# Designing a Speed Measurement System Using Altair Embed

In a series of previous blog posts, we have been using the power of Altair to simulate the necessary subsystems of a small robotic car as we progress through the process of constructing it in the real world.

Previously, we designed and constructed an encoder subsystem so that we can generate a square wave representing the angular frequency of the drive tires. Figure 1 shows a reminder of the encoder we created and the output of this portion of the project. In this post, we will continue this work to transform this signal into useful information. This will involve two main steps: devising a method to read the frequency from the encoder and converting that frequency into a linear velocity.

Fig 1. Encoder Wheel (left) and encoder subsystem output signal (right).

## Step One: Reading Frequency from the Encoder

There are many approaches available to convert this signal into a linear speed; a common approach for this scale of project is to use a frequency-to-voltage converter. The integrated circuit (IC) that I had on hand for this task was an LM2907, which can be used, in conjunction with a simple circuit of passive elements, to convert a known frequency range to a known voltage range in a linear fashion. The sample schematic for this circuit is shown in Figure 2 below. However, this encoder outputs a relatively low frequency (approximately 15 Hz at max speed), which makes it challenging to use the LM2907 due to the very large values needed for passive components.

++++++++++

■ EXERCISE ■
Repeat the part of the speed measurement text that opens with the words containing "In a series" and closes with "output signal (right).", substituting "pulse train" for "square wave".

■ PROVIDED INFORMATION ■
++++++++++

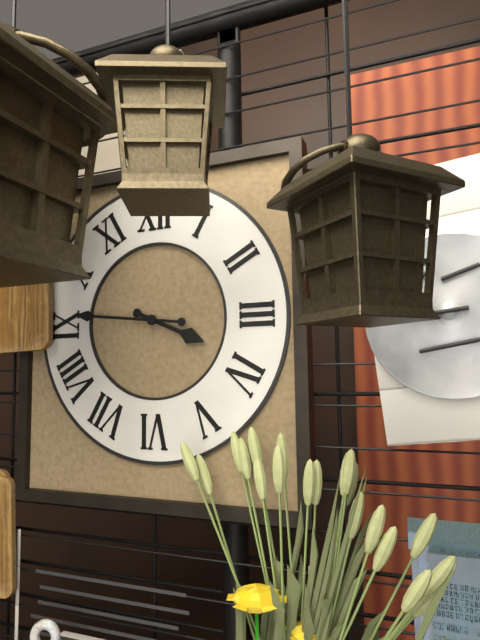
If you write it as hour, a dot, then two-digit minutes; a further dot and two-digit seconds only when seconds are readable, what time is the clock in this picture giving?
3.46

++++++++++

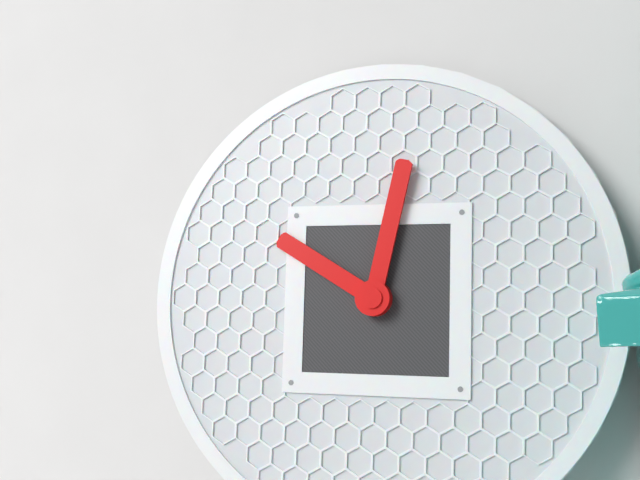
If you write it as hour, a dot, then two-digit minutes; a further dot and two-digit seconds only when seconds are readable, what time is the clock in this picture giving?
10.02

++++++++++

■ COMPLETE RESPONSE ■
In a series of previous blog posts, we have been using the power of Altair to simulate the necessary subsystems of a small robotic car as we progress through the process of constructing it in the real world.

Previously, we designed and constructed an encoder subsystem so that we can generate a pulse train representing the angular frequency of the drive tires. Figure 1 shows a reminder of the encoder we created and the output of this portion of the project. In this post, we will continue this work to transform this signal into useful information. This will involve two main steps: devising a method to read the frequency from the encoder and converting that frequency into a linear velocity.

Fig 1. Encoder Wheel (left) and encoder subsystem output signal (right).